Our study shows that a switch between attentional sets is associated with costs, even when these sets are tied to separate spatial locations. Adamo et al., (2008) suggested that attentional sets could be maintained simultaneously as long as these sets refer to separate spatial locations. Our results do not exclude the possibility that people can simultaneously maintain two attentional sets to at least some extent (see also Ansorge & Heumann, 2004; Ansorge & Horstmann, 2007; Ansorge, Horstmann, & Carbone, 2005). However, our results suggest that if people have this ability, this does not preclude the occurrence of switch costs. Indeed, recently, Moore and Weissman (2010, 2011) have proposed that it is possible to passively keep two attentional sets in memory but that, for a set to affect selection, it needs to be put in the acitive focus of attention (for a similar view, see also Adamo, Wozny, et al., 2010; Parrott, Levinthal, & Franconeri, 2010). It is quite possible that the switch costs we find reflect this process.

Our study provides a more direct assessment of attentional switch costs than have previous studies that have used cues to indicate a new target on each trial. Those studies also came to the conclusion that it takes time to change the target set.
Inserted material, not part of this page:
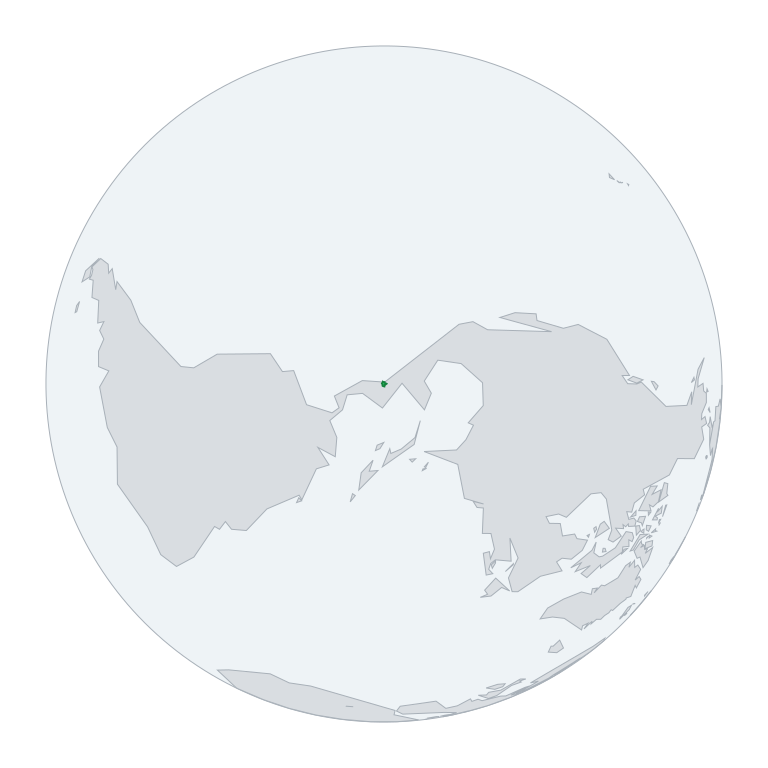 the Earth from above Choluteca, rotated 122°
{"feature_id": "HND-661", "entity_name": "Choluteca", "entity_type": "Department", "adm_level": 1, "iso_a3": "HND", "parent_name": "Honduras", "parent_adm1": "", "projection": "orthographic", "projection_center": [-87.137, 13.37], "detail": "fine", "context": "on_globe", "style": "filled", "palette": "green", "viewbox_px": 768, "rotation_deg": 122, "n_neighbors": 0, "source": "natural_earth", "source_scale": "10m", "svg_char_len": 9194}
<svg xmlns="http://www.w3.org/2000/svg" viewBox="0 0 768 768"><g transform="rotate(122 384 384)"><circle cx="384" cy="384" r="338" fill="#eef3f6" stroke="#a8b0b8"/><path d="M436.0,412.8L428.0,409.5L420.5,419.7L392.6,404.2L382.0,384.4L293.6,352.0L284.0,341.6L283.1,324.9L250.8,269.6L266.2,321.0L254.1,310.7L243.9,292.2L249.1,287.9L241.7,261.4L230.6,250.9L228.0,218.7L246.7,180.3L250.6,186.5L254.6,177.5L250.0,169.6L246.0,166.8L253.6,133.0L241.6,115.8L227.5,118.9L238.7,112.4L205.0,125.5L191.9,126.4L213.1,120.4L220.2,116.3L214.4,113.8L220.5,109.2L221.1,105.7L228.9,100.8L240.7,98.8L245.9,95.9L241.5,94.5L246.5,89.5L252.1,91.8L261.4,83.6L282.9,81.3L291.7,95.6L309.9,93.8L335.9,108.4L339.9,104.3L352.2,108.7L361.4,106.0L363.6,110.5L369.1,104.6L365.3,101.1L366.5,97.6L371.6,96.0L375.2,101.1L373.2,102.7L377.0,103.4L376.6,106.8L379.7,104.2L383.5,111.2L387.3,102.2L396.7,106.0L397.2,111.4L387.2,113.4L363.7,134.5L361.1,142.3L367.5,150.3L400.4,158.7L401.7,167.0L410.6,176.3L414.5,169.9L408.9,160.6L418.3,152.1L410.2,142.8L412.9,138.4L408.6,128.7L420.0,127.7L433.3,132.3L437.4,140.7L443.4,143.4L448.1,134.0L464.2,149.5L489.2,160.4L492.2,165.3L482.5,175.7L460.5,178.1L447.9,195.6L466.9,182.3L474.1,196.4L479.8,198.4L485.7,197.0L487.2,191.2L491.9,196.1L474.9,210.1L470.3,205.8L475.8,201.1L465.5,202.8L454.1,214.1L458.6,221.4L436.5,234.0L439.4,239.7L436.3,246.2L433.0,236.0L438.4,255.2L413.1,278.8L420.0,314.2L401.5,287.5L387.8,285.0L371.5,286.3L372.3,292.0L349.7,288.4L330.7,301.1L325.8,329.4L335.3,351.0L360.2,351.4L366.7,339.0L384.5,336.0L373.8,369.1L405.2,372.6L403.3,397.2L412.7,409.5L427.9,405.5L443.7,410.6L454.3,395.7L471.5,386.8L472.8,406.5L481.7,387.7L491.8,396.4L525.7,392.3L523.3,397.1L552.0,417.1L581.2,423.1L588.0,436.3L584.7,445.6L594.4,446.5L594.6,452.2L631.5,453.5L648.7,463.3L647.0,482.9L630.4,508.8L610.2,557.0L578.9,577.0L567.5,595.6L537.2,623.6L518.7,624.3L520.5,635.3L507.4,643.5L494.4,645.4L489.3,653.5L479.5,654.6L484.0,659.1L464.3,670.2L465.4,677.5L450.1,685.6L451.2,689.4L446.8,689.6L441.2,691.5L439.4,693.7L427.7,690.7L428.6,681.4L435.9,676.2L430.2,675.6L446.2,661.5L438.6,664.7L447.1,643.1L461.2,623.8L476.8,565.5L471.1,553.9L447.1,541.3L418.5,496.4L427.3,476.7L420.5,467.7L442.6,438.7L436.0,412.8ZM86.5,304.5L88.6,296.7L89.4,302.2L86.5,304.5ZM88.6,291.7L88.1,294.4L88.2,292.0L88.6,291.7ZM87.8,289.8L88.3,291.2L87.4,290.4L87.8,289.8ZM86.4,288.2L87.2,288.7L87.0,289.0L86.4,288.2ZM419.3,326.4L455.1,341.5L435.8,344.8L439.3,341.4L430.0,334.9L413.0,329.3L395.8,333.8L419.3,326.4ZM85.2,283.5L85.1,282.1L86.1,281.8L85.2,283.5ZM432.9,305.9L426.8,304.9L432.7,304.4L432.9,305.9ZM243.2,166.5L249.3,170.1L251.2,179.4L245.5,176.8L243.2,166.5ZM240.4,150.5L244.9,150.2L240.0,158.7L238.9,156.2L240.4,150.5ZM216.0,122.9L219.9,124.1L214.1,124.7L216.0,122.9ZM219.9,106.1L216.9,107.5L218.5,105.2L219.9,106.1ZM402.7,130.1L405.6,129.4L404.9,131.5L402.7,130.1ZM398.1,126.8L395.2,129.7L392.6,128.6L394.4,126.8L398.1,126.8ZM231.8,95.8L235.4,92.3L233.8,95.5L231.8,95.8ZM402.3,123.5L388.3,126.3L383.8,124.5L387.0,116.4L402.3,123.5ZM238.8,90.1L247.2,82.5L241.3,84.4L262.9,75.7L248.5,84.4L247.5,87.7L244.0,87.6L238.8,90.1ZM361.9,100.8L366.2,104.4L357.9,103.1L361.9,100.8ZM356.4,100.9L329.5,103.7L325.7,98.3L335.5,98.1L326.9,93.0L338.4,88.9L345.7,90.8L345.8,94.9L350.1,90.3L356.4,100.9ZM273.4,72.7L277.2,70.9L275.5,72.5L273.4,72.7ZM366.3,96.2L361.2,96.9L357.6,92.1L367.2,89.9L365.3,92.1L366.3,96.2ZM319.1,94.0L318.1,90.5L327.1,86.1L328.0,84.2L338.3,88.4L319.1,94.0ZM368.7,92.4L372.2,88.9L378.5,89.9L371.1,95.2L368.7,92.4ZM352.6,92.0L351.4,89.8L355.2,90.2L352.6,92.0ZM402.8,92.6L396.8,92.8L394.4,90.3L402.8,92.6ZM373.0,87.7L370.8,87.4L369.2,86.6L372.8,84.7L373.0,87.7ZM343.9,85.3L347.9,84.4L340.2,83.3L346.6,80.4L352.3,83.9L352.6,81.2L354.5,80.4L357.0,84.3L343.9,85.3ZM371.5,80.6L381.0,85.0L392.7,84.6L395.2,86.7L375.9,87.0L371.5,80.6ZM362.8,82.3L368.7,81.6L368.7,84.3L364.7,86.5L362.8,82.3ZM348.9,77.5L337.5,80.9L336.7,80.1L348.9,77.5ZM374.9,79.8L372.5,78.9L375.7,79.5L374.9,79.8ZM356.9,77.4L353.0,78.6L352.1,77.6L356.9,77.4ZM371.0,76.2L374.1,77.5L371.4,78.8L371.0,76.2ZM364.5,76.3L364.2,74.7L368.6,78.5L362.9,76.9L364.5,76.3ZM356.7,76.3L354.9,76.1L358.4,76.0L356.7,76.3ZM379.3,70.9L385.4,75.4L379.6,78.1L374.4,73.2L379.3,70.9ZM446.1,697.0L428.1,692.1L438.7,694.3L449.1,690.3L457.4,694.2L446.1,697.0ZM475.3,685.9L485.5,682.9L487.1,683.8L480.4,686.2L475.3,685.9ZM620.7,142.8L616.1,138.8L623.2,145.8L627.9,150.1L635.1,157.9L624.2,148.3L630.8,159.2L654.0,193.1L654.7,200.1L648.7,199.5L625.4,171.8L626.3,159.7L618.1,151.3L605.2,143.8L606.6,141.3L601.5,137.2L600.6,133.0L586.8,119.6L584.0,115.4L566.6,103.7L562.8,100.4L574.2,107.9L580.6,111.5L572.2,103.5L567.0,100.0L556.4,93.5L555.4,92.8L546.2,87.6L539.5,84.0L561.4,96.4L582.3,110.4L602.1,125.9L620.7,142.8ZM536.7,82.5L540.8,85.1L528.4,79.3L515.4,73.2L512.2,72.2L533.5,82.5L541.1,86.3L546.1,88.4L567.6,101.3L573.1,105.7L554.2,95.6L559.9,101.4L542.7,92.4L495.9,67.8L482.5,62.0L485.3,61.6L497.9,65.8L499.7,66.6L502.3,67.5L536.7,82.5ZM381.2,46.1L369.7,46.5L354.0,47.4L354.3,47.4L381.2,46.1ZM309.8,54.3L305.5,55.3L310.2,54.3L310.4,54.3L282.7,63.0L273.9,65.9L264.5,71.2L265.6,71.2L271.7,69.2L262.9,75.7L241.3,84.4L239.8,83.8L227.3,90.6L225.6,88.7L218.5,91.1L223.9,86.7L217.8,89.8L213.6,92.3L205.7,96.9L226.0,85.3L236.2,80.9L230.7,82.9L237.5,79.6L238.8,78.9L261.9,68.9L285.6,60.7L309.8,54.3ZM719.8,346.3L719.8,346.1L719.9,348.4L714.9,373.7L708.7,364.2L690.1,326.9L687.7,306.0L679.0,286.1L655.0,201.6L659.2,200.2L650.8,177.4L651.4,177.7L662.5,192.7L663.2,193.6L677.7,216.8L690.2,241.2L700.8,266.4L709.3,292.5L715.6,319.2L719.8,346.3ZM674.0,239.1L677.2,245.2L677.3,245.2L674.0,239.1ZM526.7,391.9L530.9,395.3L525.6,396.0L526.7,391.9ZM433.7,353.2L441.0,353.2L445.0,356.0L439.5,357.4L433.7,353.2ZM493.8,349.2L501.9,350.2L493.7,352.6L493.8,349.2ZM460.6,343.3L487.3,349.2L471.4,356.3L454.4,352.9L465.8,350.3L460.6,343.3ZM430.6,317.5L435.3,318.7L434.3,322.4L430.6,317.5ZM437.2,305.6L435.4,306.0L432.9,303.2L437.2,305.6ZM475.0,195.6L476.6,194.6L482.9,194.5L480.5,197.2L475.0,195.6ZM507.1,180.9L513.9,189.3L507.4,184.7L505.5,189.4L489.4,186.4L492.9,167.7L494.2,176.4L507.1,180.9ZM468.8,178.6L478.7,181.7L467.8,179.1L468.8,178.6ZM574.0,122.4L577.8,122.9L584.2,128.2L587.7,136.3L578.4,128.4L574.0,122.4ZM581.7,122.7L561.9,112.0L559.0,107.4L564.0,111.6L564.0,109.7L572.1,116.1L588.5,123.3L595.3,128.7L598.0,139.1L593.4,132.3L590.0,131.8L581.7,122.7ZM516.7,101.6L508.1,99.3L512.8,91.9L520.3,95.1L524.3,102.6L517.8,103.4L516.7,101.6ZM410.8,109.7L407.2,111.1L406.2,109.4L408.4,106.9L410.8,109.7ZM400.2,92.9L425.4,102.8L422.6,104.6L440.7,109.4L440.3,116.4L428.6,112.8L441.8,122.4L431.1,122.0L440.9,128.2L414.8,119.5L405.6,120.3L416.0,116.6L416.6,110.0L414.2,107.4L400.3,101.0L380.9,100.5L378.5,94.7L381.9,90.9L386.2,90.1L386.4,93.8L391.9,90.2L395.6,95.1L400.2,92.9ZM423.2,61.9L421.7,64.3L433.4,62.1L437.1,65.2L438.2,64.8L444.9,67.4L454.9,70.1L455.1,71.7L458.9,72.1L463.4,74.2L468.7,75.5L470.9,79.1L477.6,81.2L474.9,81.8L485.7,84.6L478.7,84.2L483.8,87.5L487.9,86.1L487.2,106.9L492.3,117.6L500.5,127.1L487.3,126.5L471.2,117.7L455.7,106.3L452.6,96.8L447.2,98.8L444.1,95.1L449.7,95.1L439.3,93.0L438.2,90.0L424.4,82.9L410.0,82.8L404.6,80.6L409.7,79.2L400.7,78.1L406.7,74.2L403.0,72.8L405.2,68.1L417.2,67.1L412.1,65.6L413.5,62.6L423.2,61.9ZM380.3,69.5L393.8,66.5L402.5,67.0L395.1,75.2L397.7,77.0L393.2,83.3L380.8,82.6L383.2,80.8L382.6,78.9L386.7,79.8L383.0,77.7L386.2,75.3L384.2,73.2L389.2,72.7L380.3,69.5ZM647.1,171.9L646.0,170.7L645.5,169.9L647.1,171.9ZM638.1,163.1L636.7,160.9L644.1,169.1L644.7,170.5L638.1,163.1ZM629.5,153.2L636.0,160.2L632.9,157.2L629.5,153.2ZM572.2,106.0L569.8,103.9L572.1,105.2L576.3,108.1L572.2,106.0ZM458.7,59.5L456.5,60.0L454.3,59.3L444.2,58.7L440.6,56.9L445.3,56.5L458.7,59.5ZM453.2,57.4L449.4,57.2L450.0,56.5L453.2,57.4ZM437.5,55.6L437.1,54.6L439.0,56.6L437.5,55.6ZM450.0,52.6L436.6,50.3L417.6,47.8L435.6,50.1L438.7,50.5L450.0,52.6ZM375.9,46.3L374.0,46.6L369.7,46.7L375.9,46.3ZM378.4,46.4L385.7,46.8L381.2,47.2L376.4,46.7L378.4,46.4ZM420.1,50.1L425.7,50.7L425.1,51.1L420.1,50.1ZM274.8,71.1L277.0,71.0L273.2,72.2L274.8,71.1ZM313.3,53.7L312.9,54.0L308.4,55.0L313.3,53.7ZM309.4,55.6L314.7,54.2L310.3,55.6L309.4,55.6ZM326.3,51.6L317.4,53.7L324.2,51.8L326.3,51.6Z" fill="#d9dde1" stroke="#a8b0b8" stroke-width="1"/><path d="M386.3,384.6L386.2,384.6L385.8,384.5L385.7,384.5L385.3,384.8L385.2,384.9L385.2,385.1L385.2,385.5L385.1,385.8L385.0,386.0L384.9,386.1L384.7,386.1L384.6,386.3L384.4,386.2L383.0,386.3L383.1,386.2L382.9,385.9L382.8,385.7L383.0,385.6L382.7,385.5L382.4,385.5L382.4,385.3L382.3,385.1L382.2,384.9L382.1,384.7L381.9,384.6L381.9,384.4L382.0,384.4L382.2,384.1L382.3,384.1L382.6,384.0L382.6,383.9L382.8,383.6L382.7,383.4L382.7,383.2L382.4,382.8L382.4,382.7L382.4,382.4L382.2,382.2L382.2,381.9L382.2,381.7L382.4,381.7L382.5,381.7L382.6,381.8L382.6,382.0L383.0,382.1L383.3,382.1L383.6,382.2L383.5,382.5L383.7,382.8L383.8,382.9L384.1,382.9L384.1,383.0L384.3,383.2L384.6,383.1L384.7,382.9L384.8,382.7L385.0,382.6L385.1,382.4L385.4,382.3L385.7,382.2L385.8,382.2L386.0,382.1L386.1,382.3L386.2,382.5L386.2,382.8L386.4,383.6L386.3,383.8L386.3,384.0L386.5,384.1L386.5,384.3L386.4,384.5L386.3,384.6Z" fill="#22c55e" stroke="#15803d" stroke-width="1.5"/></g></svg>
However, such estimates invariably include the time it takes to interpret the cue, and not only the time to perform the switch. Moreover, as Wolfe (2004) showed, these estimates depend on the type of cue used, with picture cues causing optimal performance at a 200-ms cue–target SOA, while word cues need more than 800 ms. The only study that has controlled for cue processing time between switch and no-switch trials is Rushworth et al., (2005). However, in that study, only a single SOA of 2,000 ms was used, precluding the possibility of estimating the switch time.
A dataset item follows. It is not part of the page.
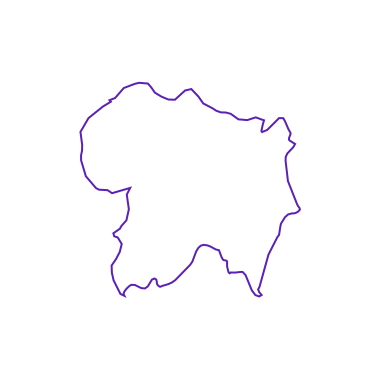 the border of Louang Namtha, rotated 145°
{"feature_id": "LAO-3272", "entity_name": "Louang Namtha", "entity_type": "Province", "adm_level": 1, "iso_a3": "LAO", "parent_name": "Laos", "parent_adm1": "", "projection": "mercator", "projection_center": [101.159, 20.926], "detail": "fine", "context": "isolated", "style": "outline", "palette": "violet", "viewbox_px": 384, "rotation_deg": 145, "n_neighbors": 0, "source": "natural_earth", "source_scale": "10m", "svg_char_len": 1851}
<svg xmlns="http://www.w3.org/2000/svg" viewBox="0 0 384 384"><g transform="rotate(145 192 192)"><path d="M194.1,67.7L196.9,67.9L199.2,71.2L199.4,77.1L195.8,93.2L196.4,97.5L197.8,98.5L203.1,101.4L206.5,103.9L207.3,103.7L207.8,103.8L208.1,105.4L205.9,111.0L203.0,115.1L203.4,116.3L205.1,118.0L205.4,118.8L205.2,121.5L203.3,128.8L205.4,131.2L208.1,136.6L209.9,139.3L212.7,142.0L215.6,143.0L218.8,142.6L222.7,140.9L231.7,134.7L235.3,133.4L256.3,129.4L260.5,129.4L264.5,130.2L270.7,132.3L272.0,132.4L272.8,133.0L273.5,135.2L273.3,137.0L272.2,138.9L271.5,140.8L272.4,142.7L275.1,143.2L282.4,140.0L285.9,140.0L288.7,142.4L292.1,148.6L295.0,150.8L297.6,150.9L301.2,150.3L304.6,149.2L306.6,147.7L306.9,145.7L309.1,149.5L306.9,164.6L304.0,171.7L300.0,177.9L292.8,180.6L285.6,184.3L279.4,189.7L278.9,197.3L281.1,200.3L280.1,203.3L272.1,203.3L269.2,204.7L262.0,206.4L253.6,214.1L246.9,227.3L240.3,230.8L258.2,236.9L260.1,241.9L266.9,247.3L268.4,250.3L269.9,265.8L264.7,281.5L261.9,285.6L258.3,289.0L255.0,293.5L248.9,305.2L234.4,311.9L215.8,313.1L206.7,312.5L206.9,314.5L201.1,313.1L188.2,316.3L176.8,313.4L172.7,311.8L165.9,306.1L165.4,301.0L165.4,294.6L162.3,287.6L158.3,281.3L153.1,277.4L139.4,279.1L133.5,276.7L132.0,266.4L132.0,258.1L127.3,249.1L125.5,244.6L122.7,240.7L118.6,237.6L115.4,233.8L112.3,224.9L105.5,219.2L97.0,216.6L92.2,209.8L91.9,209.4L95.4,206.6L100.2,202.1L100.2,200.9L94.8,199.7L78.3,202.6L74.9,200.1L75.3,196.2L77.0,188.1L77.4,183.9L78.1,182.9L81.6,180.5L82.6,179.2L82.3,177.6L80.0,172.2L83.4,170.6L91.8,168.9L95.2,166.9L97.5,163.8L107.1,146.0L112.9,121.9L113.2,119.5L113.1,117.3L113.7,115.7L116.1,115.1L117.9,115.2L119.5,115.5L121.1,116.2L122.5,117.2L126.1,118.5L130.3,118.0L137.1,115.1L139.1,113.4L145.3,106.9L147.9,106.1L165.2,96.9L191.1,75.6L193.7,74.3L194.4,71.3L194.1,67.7Z" fill="none" stroke="#5b21b6" stroke-width="2"/></g></svg>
Our findings are completely in line with the literature on task switching (Jersild, 1927). In task-switching experiments, participants are asked to apply two different stimulus–response rules to the same perceptual stimulus (see, e.g., Allport, Styles, & Hsieh, 1994). Usually, participants are less accurate and slower in responding to the stimulus when they switch stimulus–response rules from trial to trial than when they apply the same rule on two consecutive trials. This is even the case when the switch is completely predictable (e.g., on each trial or on every second trial) and each stimulus–response rule is tied to a specific location in the display, as shown by Rogers and Monsell (1995). These authors estimated the switch cost for such predictable switching to be between 200 and 300 ms, which is consistent with the estimate of 250–300 ms we obtained. It is also consistent with estimates of what has been termed the attentional dwell time in paradigms where observers need to switch from identifying a digit to identifying a letter (Duncan, Ward, & Shapiro, 1994; Ward, Duncan, & Shapiro, 1996). Our results also agree nicely with findings by Moore and Weissman (2010, 2011). Their participants looked for targets in either of two possible colors in a central RSVP stream flanked by two peripheral streams. It was found that 100–300 ms after a target-colored distractor had been presented in a peripheral stream, it was more difficult to identify a differently colored target, because the first attentional set was still active (“in the focus of attention”). Taken together, these and our results show that people need some time to switch between two tasks or between two attentional sets and that this takes about a quarter of a second.